Janvier 1999, mon libraire (Bertrand, de La Nouvelle Librairie à Saint-Brieuc) me fait cadeau d’une plaquette de quelques pages, sortie il y a à peine deux mois. Un petit livre brun barré d’une croix noire et qui a pour titre Matin brun. Le nom de l’auteur, Franck Pavloff, me dit vaguement quelque chose, je l’associe à la Série noire ou au Poulpe[1], mais comme je ne suis pas un grand amateur de polars français, je ne le connais pas. Ce qui m’intrigue, c’est que ce soit Cheyne, l’éditeur de poésie, qui ait publié ce petit livre.
Bertrand, en me le tendant, me dit : « Lis-le. Je suis sûr que tu m’en achèteras d’autres… Pour les offrir. » Il n’avait pas tort. J’enseignais alors en lycée technique et professionnel, on m’avait confié des heures d’histoire, et il n’était pas rare, quand on abordait la Ve République, d’entendre un « Jean-Marie » lancé à l’encan. Petite provocation d’élève, pour voir… Jean-Marie Le Pen avait fait 15 % aux élections présidentielles de 1995, et sa petite entreprise continuait de progresser. Je ne relevais généralement pas les provocations d’élèves, mais les brèves discussions qu’on peut avoir parfois en fin de cours me révélaient que beaucoup de jeunes avaient cédé aux sirènes de l’extrême droite. Comment pouvait-il y avoir un tel décalage entre cette génération et la mienne ?

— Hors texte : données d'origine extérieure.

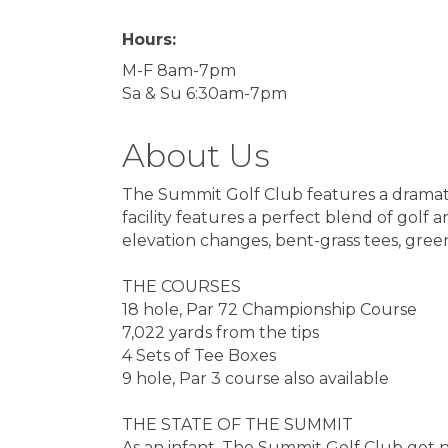
Hours:
M-F 8am-7pm
Sa & Su 6:30am-7pm
About Us
The Summit Golf Club features a dramat
facility features a perfect blend of gol
elevation changes, bent-grass tees, green
THE COURSES
18 hole, Par 72 Championship Course
7,022 yards from the tips
4 Sets of Tee Boxes
9 hole, Par 3 course also available
THE STATE OF THE SUMMIT
As an infant, The Summit Golf Club got 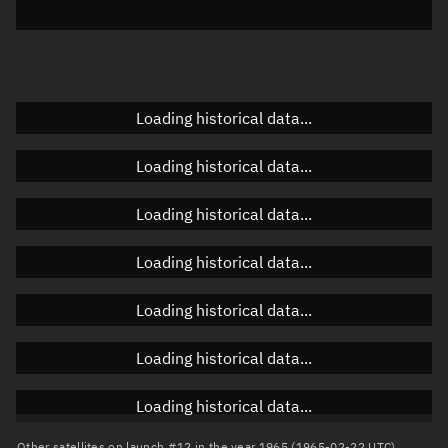
Elevation
Unknown
Doppler factor
Unknown
Loading historical data...
Orbital elements
Loading historical data...
Apogee altitude
Unknown
Loading historical data...
Perigee altitude
Unknown
Loading historical data...
Semi-major axis
Unknown
Loading historical data...
Eccentricity
Unknown
Loading historical data...
Inclination
Unknown
RAAN
Unknown
Loading historical data...
Arg. of periapsis
Unknown
Other satellites on launch #12 in the year 1965 (1965-02-22 UTC)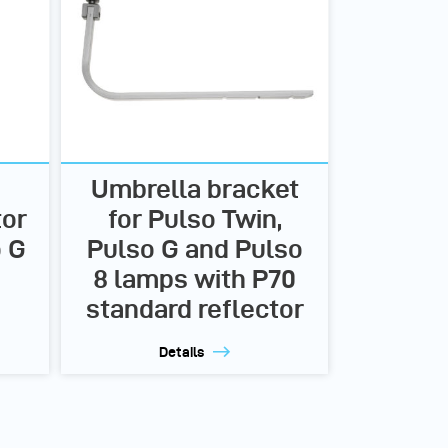
Umbrella bracket
tor
for Pulso Twin,
o G
Pulso G and Pulso
8 lamps with P70
standard reflector
Details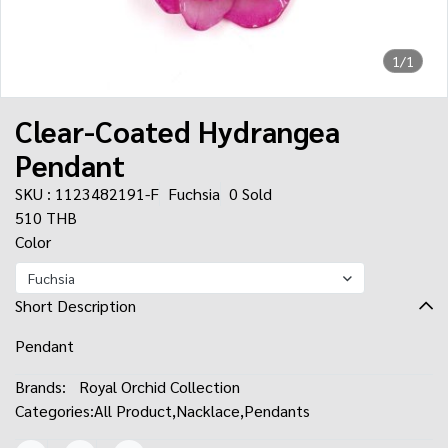
1/1
Clear-Coated Hydrangea
Pendant
SKU : 1123482191-F
Fuchsia
0 Sold
510 THB
Color
Fuchsia
Short Description
Pendant
Brands:
Royal Orchid Collection
Categories:
All Product
,
Nacklace
,
Pendants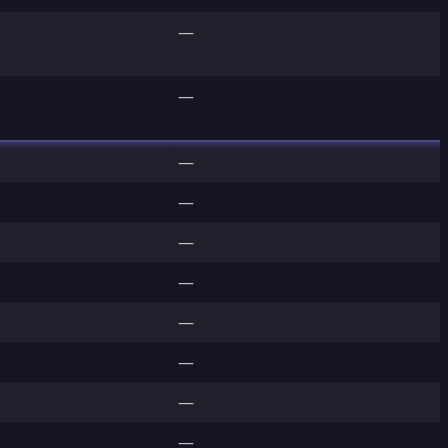
—
—
—
—
—
—
—
—
—
—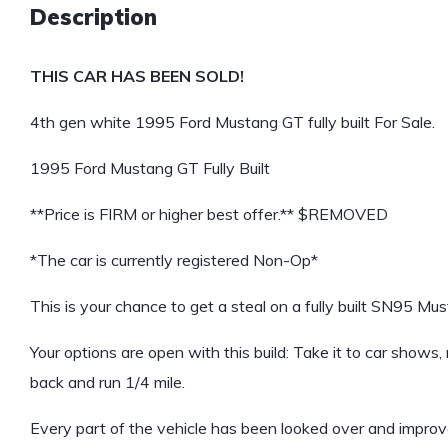
Description
THIS CAR HAS BEEN SOLD!
4th gen white 1995 Ford Mustang GT fully built For Sale.
1995 Ford Mustang GT Fully Built
**Price is FIRM or higher best offer.** $REMOVED
*The car is currently registered Non-Op*
This is your chance to get a steal on a fully built SN95 Mu
Your options are open with this build: Take it to car shows,
back and run 1/4 mile.
Every part of the vehicle has been looked over and improv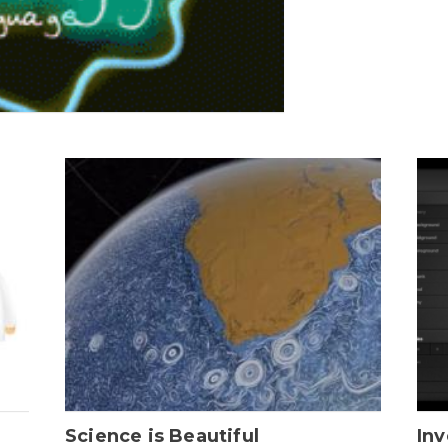
Science is Beautiful
Inv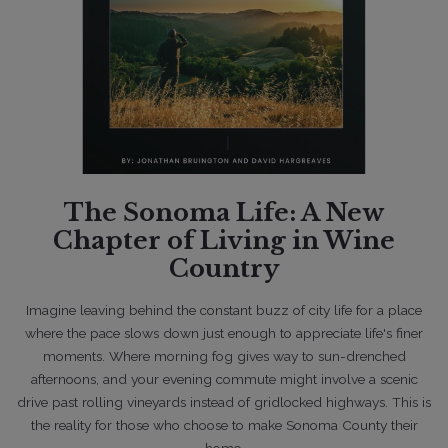
03/1/2022
Lifestyle
The Sonoma Life: A New
New Listings Collapse In March
Although Q1 Sales Are Strong
Chapter of Living in Wine
Country
Imagine leaving behind the constant buzz of city life for a place
where the pace slows down
just enough to appreciate life's finer
moments. Where morning fog gives way to
sun-drenched
afternoons, and your evening commute might involve a scenic
drive past
rolling vineyards instead of gridlocked highways. This is
the reality for those who choose to
make Sonoma County their
home.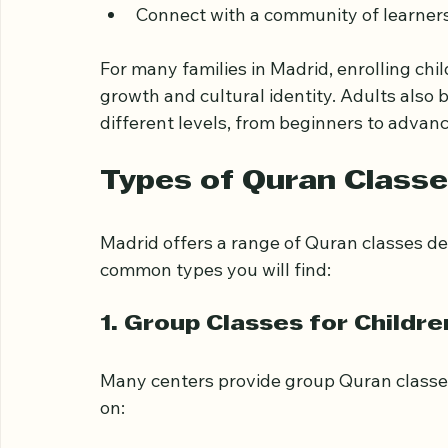
Develop correct recitation skills  
Memorize verses with guidance  
Gain insights into Quranic interpretati
Connect with a community of learners
For many families in Madrid, enrolling chi
growth and cultural identity. Adults also
different levels, from beginners to advanc
Types of Quran Classe
Madrid offers a range of Quran classes d
common types you will find:
1. Group Classes for Childre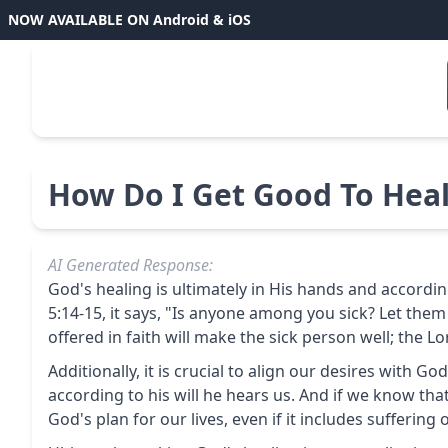
NOW AVAILABLE ON Android & iOS
How Do I Get Good To Heal
AI Generated Response:
God's healing is ultimately in His hands and according 
5:14-15, it says, "Is anyone among you sick? Let them
offered in faith will make the sick person well; the L
Additionally, it is crucial to align our desires with G
according to his will he hears us. And if we know th
God's plan for our lives, even if it includes suffering o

Ma génération était celle des enfants de la guerre. Mes parents avaient une dizaine d’années en 1945, le traumatisme laissé par la découverte des camps de concentration et l’horreur nazie étaient encore dans toutes les mémoires. Nos professeurs nous avaient fait lire Camus, Aragon, Sartre. Nous connaissions tous les dernières paroles de La Résistible Ascension d’Arturo Ui[2] (« Le ventre est encore fécond d’où a surgi la bête immonde »). Nous avions tous en tête le final en demi-teinte de La Peste : « Écoutant, en effet, les cris d’allégresse qui montaient de la ville, Rieux se souvenait que cette allégresse était toujours menacée. Car il savait ce que cette foule en joie ignorait, et qu’on peut lire dans les livres, que le bacille de la peste ne meurt ni ne disparaît jamais, qu’il peut rester pendant des dizaines d’années endormi dans les meubles et le linge, qu’il attend patiemment dans les chambres, les caves, les malles, les mouchoirs et les paperasses, et que, peut-être, le jour viendrait où, pour le malheur et l’enseignement des hommes, la peste réveillerait ses rats et les enverrait mourir dans une cité heureuse. »
Alors j’ai lu Matin brun en classe. J’ai parlé aux élèves de ces personnages de Charlie et du narrateur, deux braves types qui aiment siroter un café tranquille, jouer au tiercé, regarder la finale de la Coupe des coupes ou se faire une partie de cartes. Quand ils apprennent qu’une directive leur impose de tuer les chats et chiens qui ne sont pas bruns, ils le font, se disant qu’au fond, ce n’est pas très grave. Mais la politique de ségrégation ne s’arrête pas là : bientôt la presse libre disparaît, certains livres (« une affaire pas très claire » pour le narrateur) sont retirés des bibliothèques. Il devient prudent d’utiliser l’adjectif brun ou brune à la fin de ses phrases : « […] après tout, le langage c’est fait pour évoluer et ce n’était pas plus étrange de donner dans le brun, que de rajouter ‘‘putain con’’, à tout bout de champ… »
De compromissions en petites lâchetés, Charlie et son ami acceptent l’état brun jusqu’au jour où l’impossible se produit : ce sont les propriétaires de chiens bruns qui sont visés, puis tous ceux qui en ont possédé un. Charlie disparaît.
Je ne suis pas sûr d’avoir convaincu mes élèves de l’époque, qui, très pragmatiques, trouvaient absurde le programme de « l’état brun ». Mais qu’importe, le texte était accessible ; chez certains, il a fait mouche. Il a permis de montrer comment la mise en place d’un état autoritaire passe par des mesures qui semblent anodines, mais dont l’arbitraire est toujours significatif d’une menace.